The scheme so agreed upon by the trustees is practically the same as was framed by this Court in the year 1931 as modified in the years 1938 and in 1962. All the same, it is not exactly the same. Even though Shri Gursahani and his clients have shown so much force and objectivity, we did not find justification for not restoring to the scheme as it stood before its amendment in the year 1977. It must be stated in fairness to the trustees and their Counsel that they concede to this suggestion of the Court also.

15. Before concluding, in the interest of justice, we would like to observe that it would be advisable hereafter to seek any amendment of the scheme under the procedure laid down in the Bombay Public Trusts Act, 1950, particularly sections 50, 50-A, 51, 56, 56-A, and 58-B. We are happy to note that the trustees have no objection to following such a course.

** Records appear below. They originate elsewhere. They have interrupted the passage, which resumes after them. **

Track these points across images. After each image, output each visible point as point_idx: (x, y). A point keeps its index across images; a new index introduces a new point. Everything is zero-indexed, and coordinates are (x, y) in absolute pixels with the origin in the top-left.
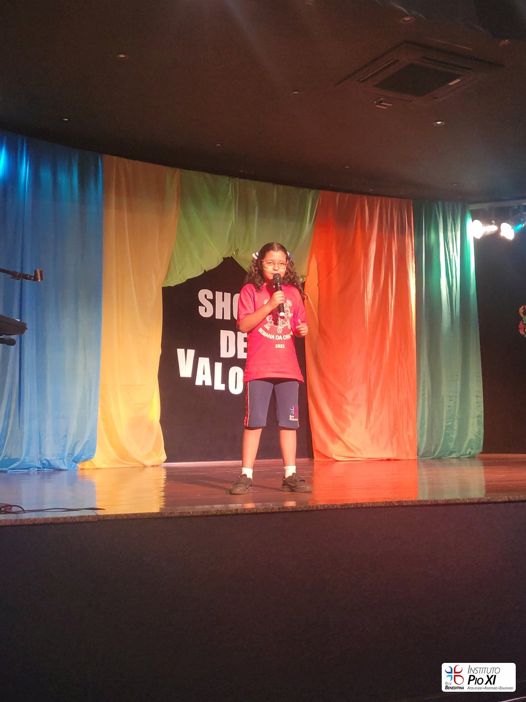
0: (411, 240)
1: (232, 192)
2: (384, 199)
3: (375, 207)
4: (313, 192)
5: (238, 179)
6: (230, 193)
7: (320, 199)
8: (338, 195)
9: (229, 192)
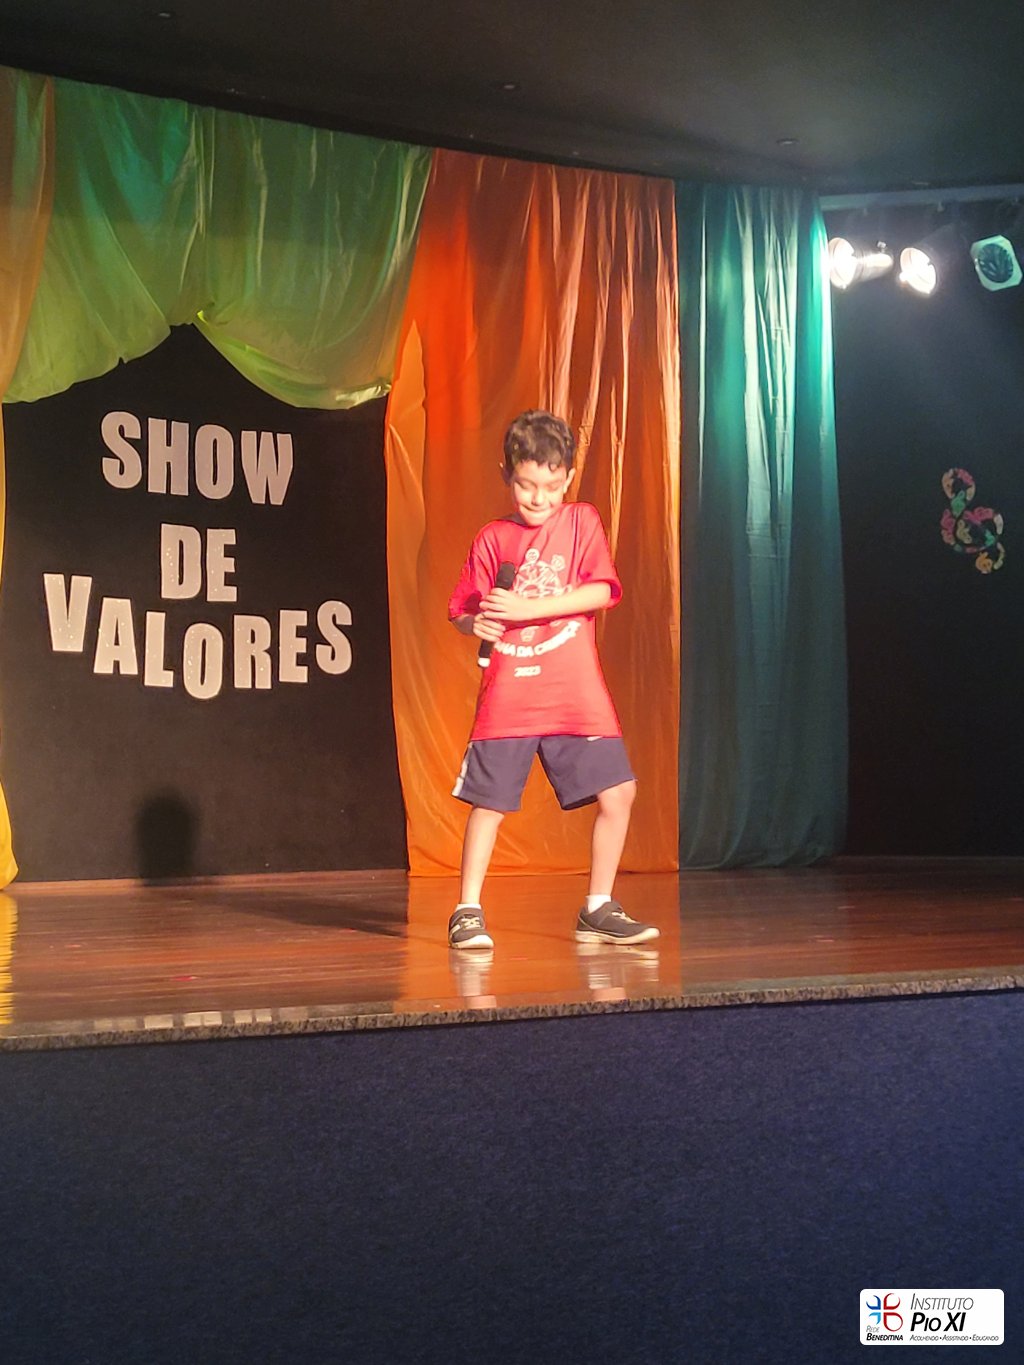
0: (672, 289)
1: (198, 146)
2: (600, 175)
3: (578, 197)
4: (414, 152)
5: (213, 110)
6: (192, 150)
7: (432, 171)
8: (481, 160)
9: (188, 145)
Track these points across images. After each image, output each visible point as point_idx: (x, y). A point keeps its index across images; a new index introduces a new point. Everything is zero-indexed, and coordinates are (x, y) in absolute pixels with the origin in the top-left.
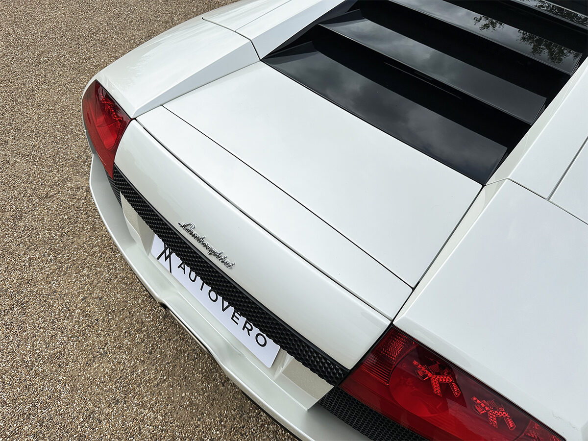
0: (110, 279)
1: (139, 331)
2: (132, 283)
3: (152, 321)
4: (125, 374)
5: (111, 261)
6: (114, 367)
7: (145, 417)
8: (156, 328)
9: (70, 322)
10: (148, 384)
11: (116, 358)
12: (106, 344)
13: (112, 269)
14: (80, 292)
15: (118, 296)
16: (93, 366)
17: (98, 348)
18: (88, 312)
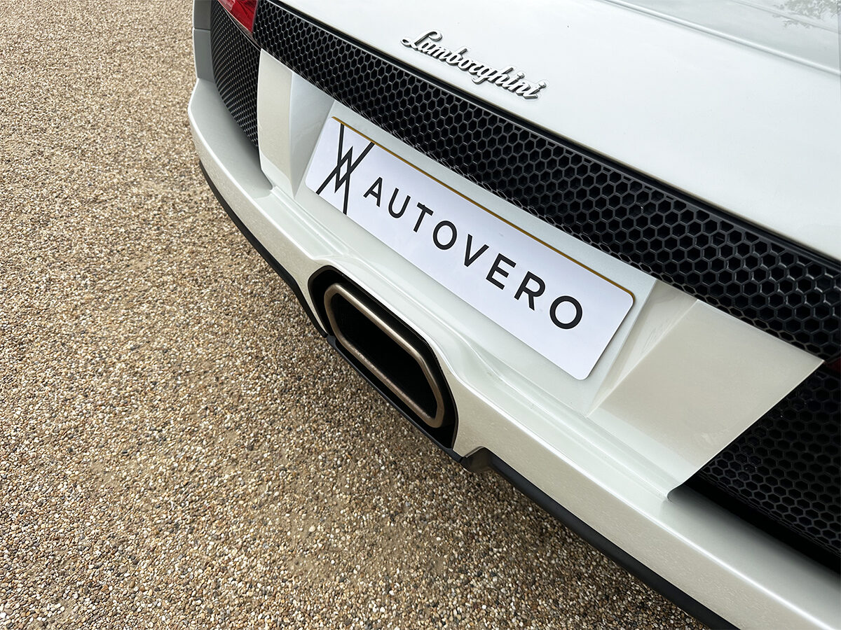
0: (188, 324)
1: (233, 408)
2: (226, 334)
3: (259, 395)
4: (197, 479)
5: (191, 298)
6: (176, 465)
7: (231, 563)
8: (264, 408)
9: (103, 381)
10: (241, 502)
11: (181, 450)
12: (166, 424)
13: (193, 309)
14: (128, 336)
15: (199, 350)
16: (136, 459)
17: (150, 430)
18: (140, 369)
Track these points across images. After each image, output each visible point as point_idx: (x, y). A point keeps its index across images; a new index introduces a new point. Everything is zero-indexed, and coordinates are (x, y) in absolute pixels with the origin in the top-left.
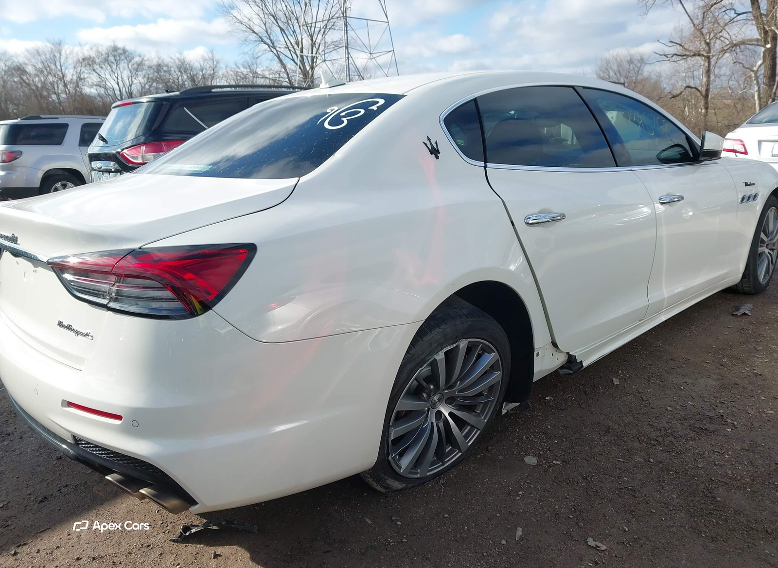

16. Apart from what we have held in paragraph 6 of this judgement, it is proposed to accept the claim of the petitioners that the relief claimed in these petitions is absolutely different from the relief claimed in the earlier petitions particularly in Writ Petition No. 1399 of 1983. The decision of this Court in that petition has become final. The agreement with the purchaser of F.S.I. shows that he has to sell the premises to Swetamber Murti Pujak Jain or any Jains or vegetarian Hindus. In any event the income arising from that transaction is going to be used for advancing the objects of the Trust. In this view of the matter, though the petitions are partly allowed, it is made clear that the sale transaction authorised by the Charity Commissioner by order dated 15th September, 1980 and entered into by the trustees in pursuance thereof is final and continue to remain so. Rule is partly made absolute. In the circumstances of the case, there will be no order as to costs.

At this stage, the learned Counsel for the petitioners prayed for leave to appeal to the Supreme Court. We do not consider that this is a fit case for grant of leave. Hence the prayer for leave to appeal is rejected.